:: Data excerpts ::
Start of Block

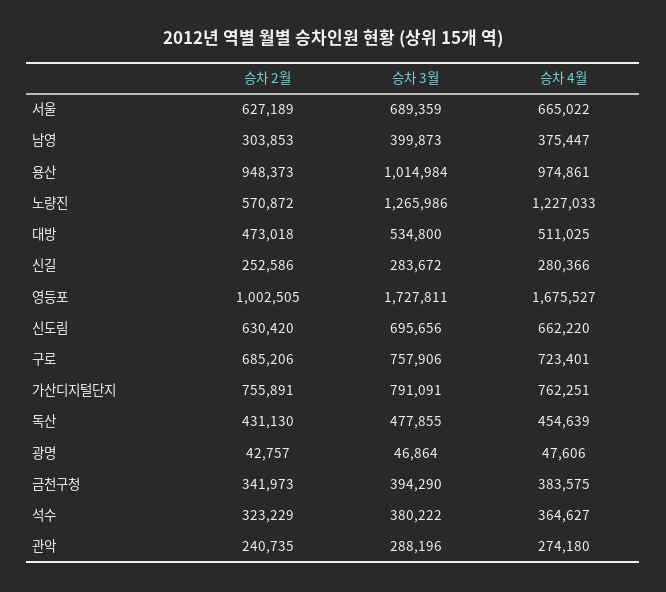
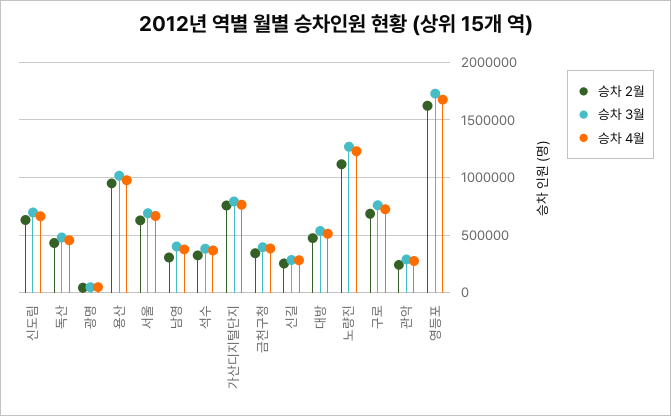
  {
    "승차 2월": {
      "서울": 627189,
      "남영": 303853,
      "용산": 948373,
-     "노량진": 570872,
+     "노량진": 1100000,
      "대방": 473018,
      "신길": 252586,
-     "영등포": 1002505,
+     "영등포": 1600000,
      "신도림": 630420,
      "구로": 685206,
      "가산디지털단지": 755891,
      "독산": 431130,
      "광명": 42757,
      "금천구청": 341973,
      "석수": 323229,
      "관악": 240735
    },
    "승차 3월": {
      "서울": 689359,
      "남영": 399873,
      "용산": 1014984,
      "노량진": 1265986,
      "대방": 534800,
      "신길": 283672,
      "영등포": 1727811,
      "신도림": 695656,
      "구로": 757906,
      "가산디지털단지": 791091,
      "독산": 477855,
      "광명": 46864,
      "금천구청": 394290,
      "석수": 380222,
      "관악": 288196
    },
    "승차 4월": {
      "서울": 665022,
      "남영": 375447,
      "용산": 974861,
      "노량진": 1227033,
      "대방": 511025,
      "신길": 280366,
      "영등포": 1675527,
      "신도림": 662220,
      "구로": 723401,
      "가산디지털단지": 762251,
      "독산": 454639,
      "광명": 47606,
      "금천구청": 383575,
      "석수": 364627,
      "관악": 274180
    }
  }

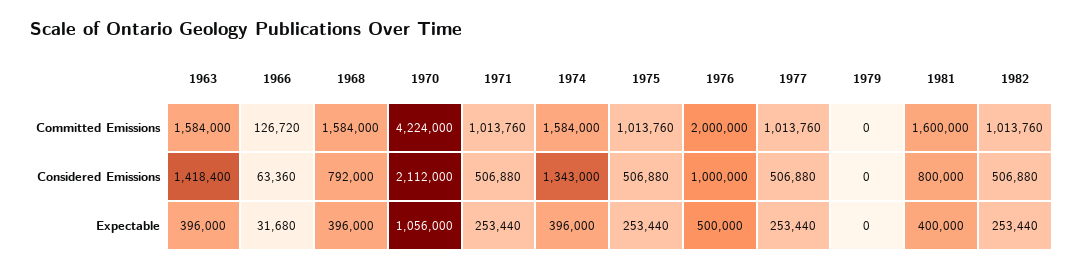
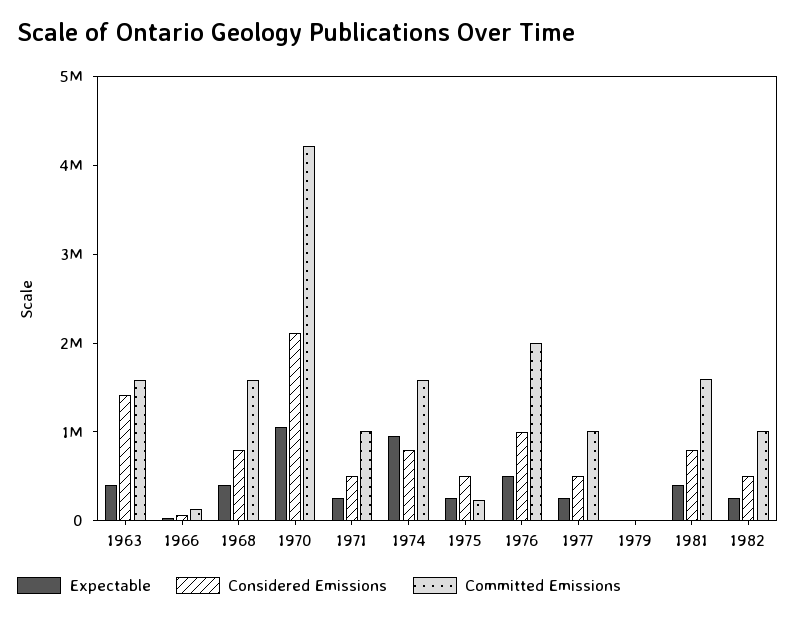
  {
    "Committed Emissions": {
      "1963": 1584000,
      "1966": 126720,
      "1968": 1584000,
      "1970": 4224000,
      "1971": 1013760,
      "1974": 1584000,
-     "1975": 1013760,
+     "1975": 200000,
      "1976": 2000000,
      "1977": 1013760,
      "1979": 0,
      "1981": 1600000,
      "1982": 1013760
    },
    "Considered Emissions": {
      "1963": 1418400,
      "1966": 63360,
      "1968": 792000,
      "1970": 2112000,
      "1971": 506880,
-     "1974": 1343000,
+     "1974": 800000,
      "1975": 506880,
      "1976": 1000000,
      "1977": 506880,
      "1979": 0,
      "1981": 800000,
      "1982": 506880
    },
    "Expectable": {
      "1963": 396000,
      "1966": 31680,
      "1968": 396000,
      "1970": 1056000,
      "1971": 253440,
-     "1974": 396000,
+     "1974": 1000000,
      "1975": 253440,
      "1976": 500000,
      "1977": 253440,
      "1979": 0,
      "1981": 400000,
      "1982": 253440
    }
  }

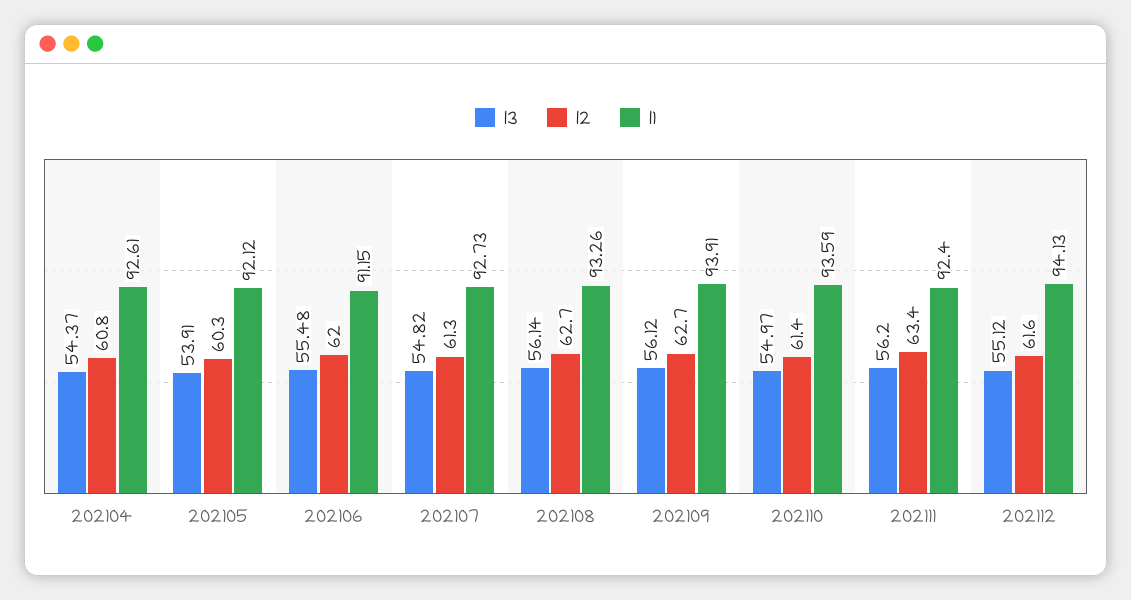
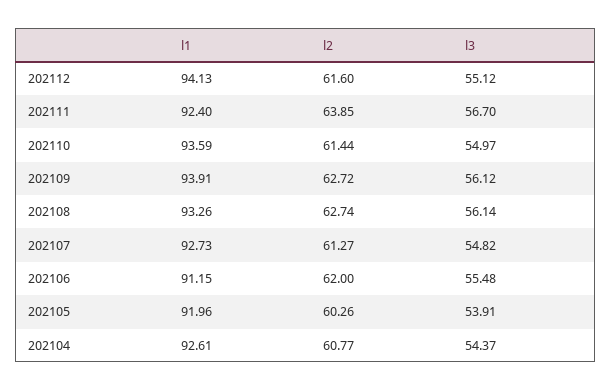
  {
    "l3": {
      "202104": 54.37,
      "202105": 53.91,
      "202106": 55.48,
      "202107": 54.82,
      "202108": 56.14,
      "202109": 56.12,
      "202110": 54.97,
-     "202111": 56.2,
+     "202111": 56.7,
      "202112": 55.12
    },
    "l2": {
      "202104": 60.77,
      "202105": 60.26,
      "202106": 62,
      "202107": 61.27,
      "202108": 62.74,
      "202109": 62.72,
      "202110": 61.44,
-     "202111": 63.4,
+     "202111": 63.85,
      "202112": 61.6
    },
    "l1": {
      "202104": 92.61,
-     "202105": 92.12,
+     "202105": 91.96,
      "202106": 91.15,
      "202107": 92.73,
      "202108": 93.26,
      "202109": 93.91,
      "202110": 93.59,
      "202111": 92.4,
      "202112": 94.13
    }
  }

End of Block
Start of Block

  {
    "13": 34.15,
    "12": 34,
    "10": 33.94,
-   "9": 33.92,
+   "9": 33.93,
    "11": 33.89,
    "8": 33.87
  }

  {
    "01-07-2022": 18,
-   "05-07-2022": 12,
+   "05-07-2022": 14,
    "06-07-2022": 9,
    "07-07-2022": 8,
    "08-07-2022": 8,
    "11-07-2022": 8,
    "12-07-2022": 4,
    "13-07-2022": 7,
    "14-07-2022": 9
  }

End of Block
Start of Block

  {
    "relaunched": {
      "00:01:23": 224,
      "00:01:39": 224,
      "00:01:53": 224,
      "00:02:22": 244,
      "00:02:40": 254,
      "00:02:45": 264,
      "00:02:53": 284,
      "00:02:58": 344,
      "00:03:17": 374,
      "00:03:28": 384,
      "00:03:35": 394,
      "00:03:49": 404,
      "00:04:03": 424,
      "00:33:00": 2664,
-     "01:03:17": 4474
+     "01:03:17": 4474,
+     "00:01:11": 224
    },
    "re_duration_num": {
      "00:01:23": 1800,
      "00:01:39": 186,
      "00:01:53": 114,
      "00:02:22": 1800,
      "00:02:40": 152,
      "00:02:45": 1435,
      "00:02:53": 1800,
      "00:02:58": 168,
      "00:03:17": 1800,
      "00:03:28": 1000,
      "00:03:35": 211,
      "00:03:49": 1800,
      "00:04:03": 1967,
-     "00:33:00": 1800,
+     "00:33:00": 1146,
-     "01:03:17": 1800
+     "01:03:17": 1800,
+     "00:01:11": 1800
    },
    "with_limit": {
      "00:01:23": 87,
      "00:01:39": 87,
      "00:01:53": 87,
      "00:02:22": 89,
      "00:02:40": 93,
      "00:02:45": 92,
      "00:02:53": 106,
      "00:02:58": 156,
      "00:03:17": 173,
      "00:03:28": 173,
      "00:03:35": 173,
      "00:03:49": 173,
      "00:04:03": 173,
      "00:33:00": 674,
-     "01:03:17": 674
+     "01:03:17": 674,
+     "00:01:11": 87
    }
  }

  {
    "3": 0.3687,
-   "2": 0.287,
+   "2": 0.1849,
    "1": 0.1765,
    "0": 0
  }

End of Block

:: Task item ::
Scan the material above for the string "금천구청", and copy every line where it is found.

:: Written response ::
      "금천구청": 341973,
      "금천구청": 394290,
      "금천구청": 383575,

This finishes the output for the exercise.